Please write out every entry below exactly, leaving out any pictures.

(Data items)
_ _ _ _ _

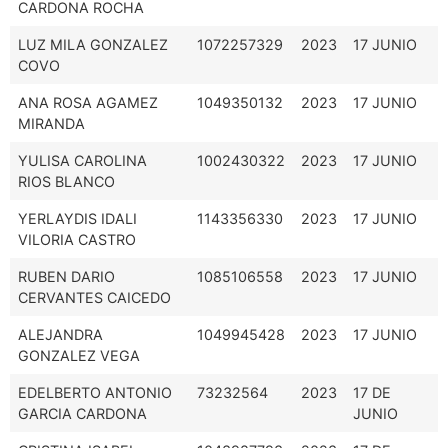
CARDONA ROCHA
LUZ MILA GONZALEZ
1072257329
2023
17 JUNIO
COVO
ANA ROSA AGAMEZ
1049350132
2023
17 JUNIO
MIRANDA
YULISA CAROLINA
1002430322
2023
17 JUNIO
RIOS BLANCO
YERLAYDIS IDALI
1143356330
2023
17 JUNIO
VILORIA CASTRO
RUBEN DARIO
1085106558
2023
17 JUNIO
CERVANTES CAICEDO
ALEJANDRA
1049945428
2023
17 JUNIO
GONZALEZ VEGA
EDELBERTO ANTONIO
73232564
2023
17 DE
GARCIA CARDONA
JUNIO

_ _ _ _ _

### COMPLETED TASK
CARDONA ROCHA
LUZ MILA GONZALEZ
1072257329
2023
17 JUNIO
COVO
ANA ROSA AGAMEZ
1049350132
2023
17 JUNIO
MIRANDA
YULISA CAROLINA
1002430322
2023
17 JUNIO
RIOS BLANCO
YERLAYDIS IDALI
1143356330
2023
17 JUNIO
VILORIA CASTRO
RUBEN DARIO
1085106558
2023
17 JUNIO
CERVANTES CAICEDO
ALEJANDRA
1049945428
2023
17 JUNIO
GONZALEZ VEGA
EDELBERTO ANTONIO
73232564
2023
17 DE
GARCIA CARDONA
JUNIO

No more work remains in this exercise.